Analysts have pointed to Russia's "shadow fleet" as one source of concern. RAND has described these vessels as operating through complex ownership structures, flags of convenience, weak insurance arrangements and tracking gaps.
Their primary role is to sustain Russian oil exports under sanctions pressure. But the same opacity can also complicate investigations into maritime incidents.
That does not prove state direction in every case.
It does, however, create an environment in which deniable disruption is harder to detect, attribute and deter.
Deterrence moves offshore
NATO's response has been practical rather than symbolic.
In January 2025, the alliance launched Baltic Sentry to strengthen protection of critical infrastructure in the Baltic Sea. Secretary General Mark Rutte said the mission would enhance NATO's military presence and improve the ability of allies to respond to destabilizing acts.
The mission includes frigates, maritime patrol aircraft and naval drones. It also brings national surveillance assets and industry into a wider network designed to protect undersea infrastructure and improve resilience.
That matters because no alliance can watch every cable, pipeline and landing point all the time.
The realistic goal is not perfect protection. It is better awareness, faster response and higher costs for actors that use commercial shipping or legal ambiguity as cover.
Europe's challenge is also legal.
Much of this infrastructure lies in exclusive economic zones or international waters, where authorities may have limited power to board or detain a vessel without clear evidence or flag-state cooperation.
Carnegie analysts have noted that European states must prepare for cases in which the legal mandate is less concrete than in recent inspections.

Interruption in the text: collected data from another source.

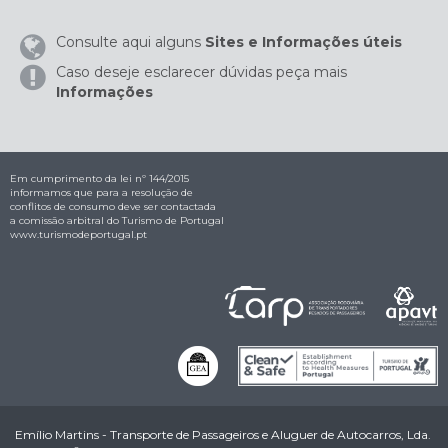
Consulte aqui alguns
Sites e Informações úteis
Caso deseje esclarecer dúvidas peça mais
Informações
Em cumprimento da lei nº 144/2015
informamos que para a resolução de
conflitos de consumo deve ser contactada
a comissão arbitral do Turismo de Portugal
www.turismodeportugal.pt
Emílio Martins - Transporte de Passageiros e Aluguer de Autocarros, Lda.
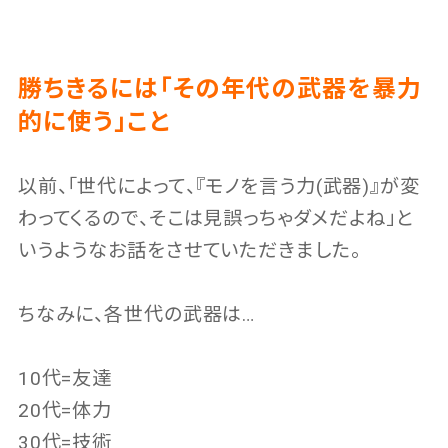
勝ちきるには「その年代の武器を暴力
的に使う」こと
以前、「世代によって、『モノを言う力(武器)』が変
わってくるので、そこは見誤っちゃダメだよね」と
いうようなお話をさせていただきました。
ちなみに、各世代の武器は…
10代=友達
20代=体力
30代=技術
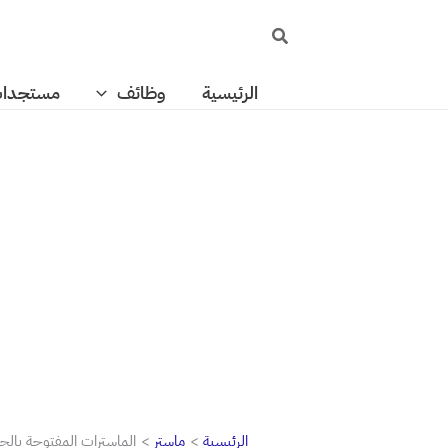
خطي
البحث
لى
لمحتوى
الرئيسية
وظائف
مستجدا
الرئيسية
ماستر
الماسترات المفتوحة بالجامعات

That is why deterrence now depends on a mix of tools: maritime surveillance, sanctions enforcement, insurance scrutiny, port-state controls, forensic investigation and closer public-private coordination.
Military patrols are only one part of the answer.

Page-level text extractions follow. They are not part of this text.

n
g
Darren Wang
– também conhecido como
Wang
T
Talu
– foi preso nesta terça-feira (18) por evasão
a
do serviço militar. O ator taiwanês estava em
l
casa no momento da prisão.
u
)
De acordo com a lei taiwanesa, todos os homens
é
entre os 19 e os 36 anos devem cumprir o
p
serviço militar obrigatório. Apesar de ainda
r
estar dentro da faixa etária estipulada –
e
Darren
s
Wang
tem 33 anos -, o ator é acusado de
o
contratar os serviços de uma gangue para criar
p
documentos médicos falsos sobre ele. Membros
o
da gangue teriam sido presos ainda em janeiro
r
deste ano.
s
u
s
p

The United States and allied states have a clear interest in this response because transatlantic data flows, defense communications and financial systems depend on the same physical networks.
But the issue is broader than alliance politics.

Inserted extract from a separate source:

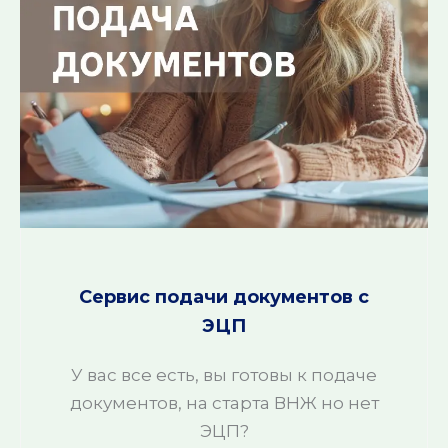
Сервис подачи документов с
ЭЦП
У вас все есть, вы готовы к подаче
документов, на старта ВНЖ но нет
ЭЦП?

It affects Europe's energy security, the private companies that own much of the infrastructure, and smaller states that may have fewer redundant routes if a cable is cut.
The strategic inference is clear.
Undersea infrastructure has become a pressure point because it is vital, exposed and difficult to defend without escalation. A hostile actor does not need to dominate the Baltic Sea to create uncertainty there.
It only needs to make every outage politically suspicious and every repair a security question.
The answer is not panic. It is resilience.
More patrols can reduce risk. Better cable mapping, faster repair capacity, stronger insurance rules and coordinated sanctions can reduce vulnerability.
Clearer legal pathways can also make enforcement more credible.
The seabed is no longer a technical space separate from geopolitics. It is part of Europe's security perimeter.
The countries that adapt fastest will be better positioned to keep their economies connected, their energy systems stable and potential adversaries uncertain about the cost of disruption.